A viral protein that subdues the stress response of cells could offer an effective way to treat some neurological disorders, suggests a molecular-structural analysis by RIKEN biologists1.

When eukaryotic cells experience stressors such as infection by viruses, oxidative stress or insufficient nutrients, they activate the integrated stress response (ISR)-a signaling network in cells that helps cells to remain healthy under challenging circumstances. The ISR dramatically reconfigures the physiology of cells, largely shutting down protein production while activating genes that help cells respond appropriately to stressful stimuli.

However, several viruses have evolved strategies that sabotage this pathway. For example, the sandfly fever Sicilian virus produces a protein, NSs, that disrupts the ISR.

Takuhiro Ito of the RIKEN Center for Biosystems Dynamics Research, Shintaro Iwasaki of the RIKEN RNA Systems Biochemistry Laboratory, Yoshiho Ikeuchi of the University of Tokyo and their co-workers set out to determine the structure of NSs.

In healthy cells, a pair of cellular proteins known as eIF2 and eIF2B work together to facilitate the ribosome-mediated translation of RNA transcripts into proteins. During the ISR, however, eIF2 is enzymatically modified by the addition of a phosphate chemical group. This phosphorylated molecule exerts an inhibitory effect on eIF2B, which effectively grinds protein synthesis in cells to a halt.

The viral protein NSs is known to interact with eIF2B, and the researchers generated a high-resolution structure of this complex using a technique called cryo-electron microscopy (Fig. 1). Their analysis revealed that the viral protein protects eIF2B from the inhibitory effects exerted by phosphorylated eIF2, thereby allowing protein production to continue unabated.

Ito and his colleagues then confirmed that NSs can protect cultured rat and mouse neurons from damage or death resulting from chemically-induced stress. “NSs efficiently suppressed the ISR in these cells,” says Ito. “Indeed, the effects of this protein were even more potent than those of ISRIB, a previously developed drug that inhibits the ISR.”

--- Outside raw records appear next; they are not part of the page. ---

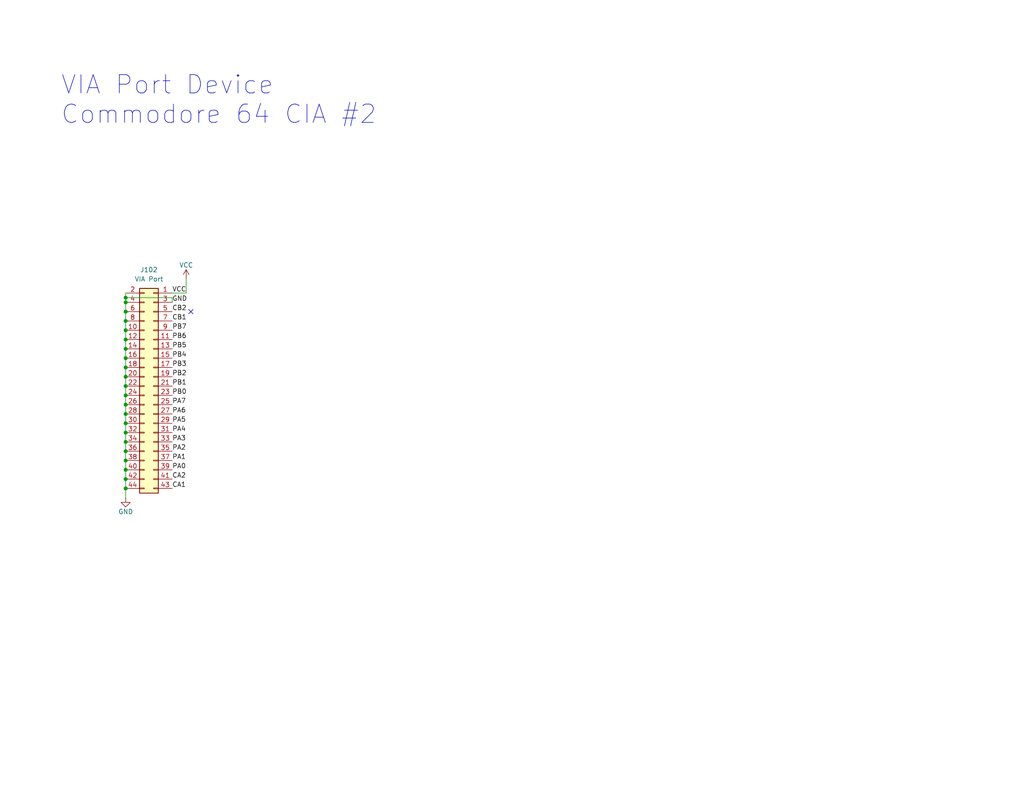
<source format=kicad_sch>
(kicad_sch (version 20211123) (generator eeschema)

  (uuid a580a574-66a0-4529-bed9-6323e546f1de)

  (paper "A")

  

  (junction (at 34.29 118.11) (diameter 0) (color 0 0 0 0)
    (uuid 0774ebe2-cfcd-4ea7-88af-c00b53e7ce9e)
  )
  (junction (at 34.29 125.73) (diameter 0) (color 0 0 0 0)
    (uuid 0a0bf32a-8830-442a-8d00-567d1daf083b)
  )
  (junction (at 34.29 130.81) (diameter 0) (color 0 0 0 0)
    (uuid 126c80db-1509-471f-9550-9c2a30533d87)
  )
  (junction (at 34.29 85.09) (diameter 0) (color 0 0 0 0)
    (uuid 15f50cf9-1f73-475a-a292-b006a206c98b)
  )
  (junction (at 34.29 115.57) (diameter 0) (color 0 0 0 0)
    (uuid 173d4414-6401-4bc7-8618-c7225163a645)
  )
  (junction (at 34.29 110.49) (diameter 0) (color 0 0 0 0)
    (uuid 2c4dc382-daf0-4d62-90f8-3e8541e381db)
  )
  (junction (at 34.29 105.41) (diameter 0) (color 0 0 0 0)
    (uuid 2ff869ae-50e0-4918-8ada-472360f791fc)
  )
  (junction (at 34.29 113.03) (diameter 0) (color 0 0 0 0)
    (uuid 4801eafc-6bc0-457a-88e2-6b07fd2562e0)
  )
  (junction (at 34.29 97.79) (diameter 0) (color 0 0 0 0)
    (uuid 4dc9946a-5dae-401c-b53a-6cc379b61d71)
  )
  (junction (at 34.29 100.33) (diameter 0) (color 0 0 0 0)
    (uuid 4ea88735-93f9-4d34-8e6d-54c786509f1f)
  )
  (junction (at 34.29 82.55) (diameter 0) (color 0 0 0 0)
    (uuid 6f03a35b-d452-4b0c-9327-37e67041ca54)
  )
  (junction (at 34.29 123.19) (diameter 0) (color 0 0 0 0)
    (uuid 7018fd79-ded5-4103-bfd8-80984735f720)
  )
  (junction (at 34.29 92.71) (diameter 0) (color 0 0 0 0)
    (uuid 84bacd50-f1f6-47c9-bfea-3b0065fabbca)
  )
  (junction (at 34.29 128.27) (diameter 0) (color 0 0 0 0)
    (uuid 907d7912-4b11-451d-800a-db716a324053)
  )
  (junction (at 34.29 107.95) (diameter 0) (color 0 0 0 0)
    (uuid cc1461a8-6869-4a6f-ba67-2e2d18d58a31)
  )
  (junction (at 34.29 102.87) (diameter 0) (color 0 0 0 0)
    (uuid e245b14e-1c71-48b3-a250-21ad2bf6d662)
  )
  (junction (at 34.29 95.25) (diameter 0) (color 0 0 0 0)
    (uuid e52db6af-fda8-4d56-8733-d4f342ffe6ef)
  )
  (junction (at 34.29 90.17) (diameter 0) (color 0 0 0 0)
    (uuid e5352b1d-1c10-4297-927d-0fa6f9a91b5f)
  )
  (junction (at 34.29 133.35) (diameter 0) (color 0 0 0 0)
    (uuid e9832e3b-ec44-438c-b3d6-da96e2d076a5)
  )
  (junction (at 34.29 81.28) (diameter 0) (color 0 0 0 0)
    (uuid f1d8a0bf-b2f1-4a5f-975a-c7cf23b4610a)
  )
  (junction (at 34.29 87.63) (diameter 0) (color 0 0 0 0)
    (uuid fcd71e0c-1733-45dd-9c89-892816ecbe16)
  )
  (junction (at 34.29 120.65) (diameter 0) (color 0 0 0 0)
    (uuid fdf203a9-7013-41a8-97dd-de853ee1d06b)
  )

  (no_connect (at 52.07 85.09) (uuid 488f9225-3cc9-4f15-9d2f-c860e82c7693))

  (wire (pts (xy 34.29 85.09) (xy 34.29 87.63))
    (stroke (width 0) (type default) (color 0 0 0 0))
    (uuid 04016971-0a4a-4de3-8e57-bfdba2db8e78)
  )
  (wire (pts (xy 34.29 87.63) (xy 34.29 90.17))
    (stroke (width 0) (type default) (color 0 0 0 0))
    (uuid 31b1e027-11a6-4657-9b72-72095313616e)
  )
  (wire (pts (xy 34.29 120.65) (xy 34.29 123.19))
    (stroke (width 0) (type default) (color 0 0 0 0))
    (uuid 47bdc0ee-42e6-4ad1-8dfd-42b17c0c4ea8)
  )
  (wire (pts (xy 46.99 82.55) (xy 46.99 81.28))
    (stroke (width 0) (type default) (color 0 0 0 0))
    (uuid 502a703c-dd51-43e8-a2a1-0d4381c15db3)
  )
  (wire (pts (xy 34.29 107.95) (xy 34.29 110.49))
    (stroke (width 0) (type default) (color 0 0 0 0))
    (uuid 516d9170-2e0d-4e60-992e-2997d3879d73)
  )
  (wire (pts (xy 34.29 130.81) (xy 34.29 133.35))
    (stroke (width 0) (type default) (color 0 0 0 0))
    (uuid 5c89bdc6-b341-4787-8bba-3d3919708901)
  )
  (wire (pts (xy 34.29 118.11) (xy 34.29 120.65))
    (stroke (width 0) (type default) (color 0 0 0 0))
    (uuid 5e8623bf-7a3e-43cd-a68f-5e0999b03cde)
  )
  (wire (pts (xy 34.29 80.01) (xy 34.29 81.28))
    (stroke (width 0) (type default) (color 0 0 0 0))
    (uuid 62db0fdd-3096-420f-8852-48cece0e11a2)
  )
  (wire (pts (xy 34.29 113.03) (xy 34.29 115.57))
    (stroke (width 0) (type default) (color 0 0 0 0))
    (uuid 67d46360-ac34-46c5-a8ab-961544fbd0b7)
  )
  (wire (pts (xy 34.29 100.33) (xy 34.29 102.87))
    (stroke (width 0) (type default) (color 0 0 0 0))
    (uuid 6d2a7c97-2fab-40d9-b9bc-abf0ffa5ee3b)
  )
  (wire (pts (xy 34.29 125.73) (xy 34.29 128.27))
    (stroke (width 0) (type default) (color 0 0 0 0))
    (uuid 754d70a7-87be-4691-a6a6-fe23149538a2)
  )
  (wire (pts (xy 34.29 95.25) (xy 34.29 97.79))
    (stroke (width 0) (type default) (color 0 0 0 0))
    (uuid 914355ee-5f9a-4650-b68b-c12cd22ec240)
  )
  (wire (pts (xy 34.29 115.57) (xy 34.29 118.11))
    (stroke (width 0) (type default) (color 0 0 0 0))
    (uuid 9558b7b5-5e5e-456a-a1b7-03d47fa200f0)
  )
  (wire (pts (xy 50.8 80.01) (xy 46.99 80.01))
    (stroke (width 0) (type default) (color 0 0 0 0))
    (uuid 95f33ddf-d609-415a-a4af-83dff3d65ea7)
  )
  (wire (pts (xy 34.29 92.71) (xy 34.29 95.25))
    (stroke (width 0) (type default) (color 0 0 0 0))
    (uuid 9ef7b12d-f5ed-49a9-b433-384885981dc8)
  )
  (wire (pts (xy 46.99 81.28) (xy 34.29 81.28))
    (stroke (width 0) (type default) (color 0 0 0 0))
    (uuid a97e3c92-f165-40c3-b7b8-c3749d227a8c)
  )
  (wire (pts (xy 34.29 97.79) (xy 34.29 100.33))
    (stroke (width 0) (type default) (color 0 0 0 0))
    (uuid b1f568cb-c9a0-4487-93ac-052aa5d7f389)
  )
  (wire (pts (xy 34.29 105.41) (xy 34.29 107.95))
    (stroke (width 0) (type default) (color 0 0 0 0))
    (uuid b6c836ea-a8c2-4369-a513-19fe98c4474a)
  )
  (wire (pts (xy 34.29 81.28) (xy 34.29 82.55))
    (stroke (width 0) (type default) (color 0 0 0 0))
    (uuid be6f988a-dfcf-452d-8af5-5cc9420abe84)
  )
  (wire (pts (xy 34.29 110.49) (xy 34.29 113.03))
    (stroke (width 0) (type default) (color 0 0 0 0))
    (uuid c9a5eda1-0272-487f-8d95-ca3e2d706a51)
  )
  (wire (pts (xy 34.29 128.27) (xy 34.29 130.81))
    (stroke (width 0) (type default) (color 0 0 0 0))
    (uuid cd1ecb6c-21ac-4167-9081-4f1923923e20)
  )
  (wire (pts (xy 34.29 123.19) (xy 34.29 125.73))
    (stroke (width 0) (type default) (color 0 0 0 0))
    (uuid d84f178d-3200-4c05-bba5-86dda64341a0)
  )
  (wire (pts (xy 34.29 133.35) (xy 34.29 135.89))
    (stroke (width 0) (type default) (color 0 0 0 0))
    (uuid db94427a-511a-403f-9a96-ac1d2016a018)
  )
  (wire (pts (xy 34.29 102.87) (xy 34.29 105.41))
    (stroke (width 0) (type default) (color 0 0 0 0))
    (uuid eba0e230-e5bd-4bf0-bc8b-35c281bf15d6)
  )
  (wire (pts (xy 34.29 90.17) (xy 34.29 92.71))
    (stroke (width 0) (type default) (color 0 0 0 0))
    (uuid f5e7b26c-237d-4668-aa21-1e02c7afaa1d)
  )
  (wire (pts (xy 50.8 76.2) (xy 50.8 80.01))
    (stroke (width 0) (type default) (color 0 0 0 0))
    (uuid fc850d50-a636-4858-b812-6bb91a2e5128)
  )
  (wire (pts (xy 34.29 82.55) (xy 34.29 85.09))
    (stroke (width 0) (type default) (color 0 0 0 0))
    (uuid fffe6071-0da6-408f-aa1d-d97fd10e8b60)
  )

  (text "VIA Port Device\nCommodore 64 CIA #2" (at 16.51 34.29 0)
    (effects (font (size 5 5)) (justify left bottom))
    (uuid b46c8e2d-1c14-4537-aae8-7bd42729ef88)
  )

  (label "PB0" (at 46.99 107.95 0)
    (effects (font (size 1.27 1.27)) (justify left bottom))
    (uuid 0ddfd811-12a0-4dfc-808d-cd0bc5b2aec0)
  )
  (label "CB2" (at 46.99 85.09 0)
    (effects (font (size 1.27 1.27)) (justify left bottom))
    (uuid 194b4acc-4567-4414-8736-a4135c71973a)
  )
  (label "CA1" (at 46.99 133.35 0)
    (effects (font (size 1.27 1.27)) (justify left bottom))
    (uuid 2983a74d-91ff-4e38-b649-8cc4550d12d0)
  )
  (label "GND" (at 46.99 82.55 0)
    (effects (font (size 1.27 1.27)) (justify left bottom))
    (uuid 3acdaad8-77c5-4233-8a1f-3c7f2023ef02)
  )
  (label "PB6" (at 46.99 92.71 0)
    (effects (font (size 1.27 1.27)) (justify left bottom))
    (uuid 43657226-2fa1-4adc-a911-8a7c75c4d868)
  )
  (label "PA4" (at 46.99 118.11 0)
    (effects (font (size 1.27 1.27)) (justify left bottom))
    (uuid 5b9c698d-e4e6-44e4-8254-32df6a449e02)
  )
  (label "PB1" (at 46.99 105.41 0)
    (effects (font (size 1.27 1.27)) (justify left bottom))
    (uuid 5de5cb0c-7602-4c77-8ab7-a19f5c30e929)
  )
  (label "PA5" (at 46.99 115.57 0)
    (effects (font (size 1.27 1.27)) (justify left bottom))
    (uuid 6a3bed40-ad68-4d3c-9534-09c9d8e4fbde)
  )
  (label "PA1" (at 46.99 125.73 0)
    (effects (font (size 1.27 1.27)) (justify left bottom))
    (uuid 6c23718a-9653-4da6-950b-14961d0145b8)
  )
  (label "PA3" (at 46.99 120.65 0)
    (effects (font (size 1.27 1.27)) (justify left bottom))
    (uuid 741767f6-2f01-44da-9fb5-2d0b3cdfa32d)
  )
  (label "PA7" (at 46.99 110.49 0)
    (effects (font (size 1.27 1.27)) (justify left bottom))
    (uuid 7907e505-d17a-4460-9281-d9c66f2f4e3b)
  )
  (label "VCC" (at 46.99 80.01 0)
    (effects (font (size 1.27 1.27)) (justify left bottom))
    (uuid 86cd9184-af1a-4c59-80d7-2a3c4b6fbd5b)
  )
  (label "PB3" (at 46.99 100.33 0)
    (effects (font (size 1.27 1.27)) (justify left bottom))
    (uuid 981f05c8-5396-44ea-9d00-e044144803e1)
  )
  (label "CB1" (at 46.99 87.63 0)
    (effects (font (size 1.27 1.27)) (justify left bottom))
    (uuid a6893dda-3b6b-489b-9647-b823dedb6661)
  )
  (label "PA0" (at 46.99 128.27 0)
    (effects (font (size 1.27 1.27)) (justify left bottom))
    (uuid bcf49bd6-dc26-4c95-be03-631240813e13)
  )
  (label "PA2" (at 46.99 123.19 0)
    (effects (font (size 1.27 1.27)) (justify left bottom))
    (uuid c4d5157b-879f-4b4a-a7c3-3e41acb6bfdc)
  )
  (label "PB7" (at 46.99 90.17 0)
    (effects (font (size 1.27 1.27)) (justify left bottom))
    (uuid cba870cd-b13b-4074-91b8-b97823bda9e9)
  )
  (label "PA6" (at 46.99 113.03 0)
    (effects (font (size 1.27 1.27)) (justify left bottom))
    (uuid de5183bc-bfe5-43d6-9879-9038b8e71c6d)
  )
  (label "CA2" (at 46.99 130.81 0)
    (effects (font (size 1.27 1.27)) (justify left bottom))
    (uuid dfb8b6d0-7b5e-4332-b8a4-2bce9227128a)
  )
  (label "PB2" (at 46.99 102.87 0)
    (effects (font (size 1.27 1.27)) (justify left bottom))
    (uuid ea6596c6-fbd5-42b1-9558-c2b104d6bc12)
  )
  (label "PB5" (at 46.99 95.25 0)
    (effects (font (size 1.27 1.27)) (justify left bottom))
    (uuid ec0faf02-4cc6-439d-bee6-37c5d1d89b3a)
  )
  (label "PB4" (at 46.99 97.79 0)
    (effects (font (size 1.27 1.27)) (justify left bottom))
    (uuid f26513d5-cb7b-4ff5-9757-251cf29d34ad)
  )

  (symbol (lib_name "GND_2") (lib_id "power:GND") (at 34.29 135.89 0) (unit 1)
    (in_bom yes) (on_board yes)
    (uuid 227a5434-7b7d-4d22-bc75-2ab0424a653d)
    (property "Reference" "#PWR0218" (id 0) (at 34.29 142.24 0)
      (effects (font (size 1.27 1.27)) hide)
    )
    (property "Value" "GND" (id 1) (at 34.29 139.7 0))
    (property "Footprint" "" (id 2) (at 34.29 135.89 0)
      (effects (font (size 1.27 1.27)) hide)
    )
    (property "Datasheet" "" (id 3) (at 34.29 135.89 0)
      (effects (font (size 1.27 1.27)) hide)
    )
    (pin "1" (uuid f85ad9c6-fa38-4f58-93d3-7b7756888053))
  )

  (symbol (lib_id "power:VCC") (at 50.8 76.2 0) (unit 1)
    (in_bom yes) (on_board yes)
    (uuid a187a8aa-29f5-4078-9019-d4fdb62303cf)
    (property "Reference" "#PWR0219" (id 0) (at 50.8 80.01 0)
      (effects (font (size 1.27 1.27)) hide)
    )
    (property "Value" "VCC" (id 1) (at 50.8 72.39 0))
    (property "Footprint" "" (id 2) (at 50.8 76.2 0)
      (effects (font (size 1.27 1.27)) hide)
    )
    (property "Datasheet" "" (id 3) (at 50.8 76.2 0)
      (effects (font (size 1.27 1.27)) hide)
    )
    (pin "1" (uuid f9353c29-ca92-4e87-8548-c7107610e5c3))
  )

  (symbol (lib_id "Connector_Generic:Conn_02x22_Odd_Even") (at 41.91 105.41 0) (mirror y) (unit 1)
    (in_bom yes) (on_board yes) (fields_autoplaced)
    (uuid b0112459-4d74-4d55-a143-0618954d5f38)
    (property "Reference" "J102" (id 0) (at 40.64 73.66 0))
    (property "Value" "VIA Port" (id 1) (at 40.64 76.2 0))
    (property "Footprint" "" (id 2) (at 41.91 105.41 0)
      (effects (font (size 1.27 1.27)) hide)
    )
    (property "Datasheet" "~" (id 3) (at 41.91 105.41 0)
      (effects (font (size 1.27 1.27)) hide)
    )
    (pin "1" (uuid a996bd70-ba1c-4b79-b837-2f5f6780c4cc))
    (pin "10" (uuid 71028123-aa13-442e-ac2a-540dcbbe4e3a))
    (pin "11" (uuid 6d48bad3-77b8-49e5-99ad-a3b5f7d98bb3))
    (pin "12" (uuid d1100d77-c0b0-4043-ad0d-9321a79508ed))
    (pin "13" (uuid 97797027-f621-482c-ad1b-70e10cdcc808))
    (pin "14" (uuid 6102b37f-bc6a-47e2-b537-ac898e7c0942))
    (pin "15" (uuid 47ec0ca0-f4db-4254-8845-da509b792168))
    (pin "16" (uuid d09e8ccf-e784-49b0-b295-2701283728b5))
    (pin "17" (uuid 6951a608-a41d-4de0-b37a-5e539b70d315))
    (pin "18" (uuid 34571daf-642c-4771-9674-e5fd40dc0ff9))
    (pin "19" (uuid dca57fba-5f94-4c44-821c-d51785b8fd02))
    (pin "2" (uuid 8cb58804-278b-4017-b172-f2842c9a8d6b))
    (pin "20" (uuid e44ea76c-7f03-4a09-869e-222b7214867c))
    (pin "21" (uuid df4f7e4c-f4bd-47fd-acc2-16d5570edbc4))
    (pin "22" (uuid 564a35f1-31fb-4920-b410-0a6aaf6804fe))
    (pin "23" (uuid 5301908e-395f-4af5-9fea-6d0a3b2298d9))
    (pin "24" (uuid 420fceae-3053-4157-a802-72ce62162037))
    (pin "25" (uuid 99da3350-fff9-4033-bd6c-b94eb75665ab))
    (pin "26" (uuid 7c6f95df-5bb5-49c2-b901-aabff99dc377))
    (pin "27" (uuid 010b04ed-ac38-4549-9954-6566ffcf9e0e))
    (pin "28" (uuid 9d25bfcb-2775-45a0-9d72-d4a8cfc344c3))
    (pin "29" (uuid 63d0a4db-5e95-4c1b-81cc-7b5fa47e2e0c))
    (pin "3" (uuid d2df27fd-bdce-4350-96df-7e4ba5724e04))
    (pin "30" (uuid 4c884851-f4a6-41f0-ae9e-eefaddb7060f))
    (pin "31" (uuid fe8a62b5-308f-479f-9001-74d2b802b95e))
    (pin "32" (uuid 9bb954ab-c8d5-414c-8141-4c6de3be81c6))
    (pin "33" (uuid 8d51833a-fa59-4b05-91e7-d1a95f682541))
    (pin "34" (uuid f601b43f-9e67-4795-9227-9d6d0e142de3))
    (pin "35" (uuid 687e0559-ec56-44d0-9c9f-43701e2bece5))
    (pin "36" (uuid 292a9c05-da24-44b7-9c15-905ee6078c55))
    (pin "37" (uuid dc52672f-2856-4ea2-bfe7-185f6a50d1b5))
    (pin "38" (uuid b84f6c1d-a5ff-4539-aa80-6393fc0e1a69))
    (pin "39" (uuid 37499c62-3ef4-4eb0-9191-6102bf41feb3))
    (pin "4" (uuid dbcbadef-7f19-44dc-9a70-81d8e335cb84))
    (pin "40" (uuid bb9f46cb-fb17-481f-9e1e-d55332df6e1a))
    (pin "41" (uuid 531be7f7-a2b2-49ac-9bbd-c9e587fa4f87))
    (pin "42" (uuid 911fded2-0311-41a6-b316-4c591c3f70bb))
    (pin "43" (uuid deeab223-01c0-4c13-81bf-f7fb6cb97325))
    (pin "44" (uuid 0262812d-fe60-467a-8b05-391e02a34655))
    (pin "5" (uuid d5dca93f-93fc-43ff-bd72-539026acd63b))
    (pin "6" (uuid 4d2ad212-8300-4c2b-a3f3-a74884cdc1b5))
    (pin "7" (uuid 64de49ca-0689-424e-9703-e0ad30fef18b))
    (pin "8" (uuid 48544db2-9c69-476d-8a95-3b16c160b016))
    (pin "9" (uuid 77c7b621-b9d9-490b-bc6e-abee3265e058))
  )
)

</source>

These findings could have clinical value, as ISRIB has already demonstrated promise in preclinical testing as a treatment for conditions including traumatic brain injury, amyotrophic lateral sclerosis (ALS) and Down’s syndrome. ISR-induced cell death appears to be an important component of the pathology for these and other neurological conditions, and NSs could potentially outperform ISRIB in countering these toxic effects, Ito says.

“It will be very challenging to introduce NSs, which is a protein, into living neurons,” he explains. “However, if this difficulty can be overcome, I believe treatment with NSs will be very powerful for many neurodegenerative diseases.”

As a first step toward realizing actual clinical applications, the team has started experiments to examine whether NSs works effectively in mouse models of ALS.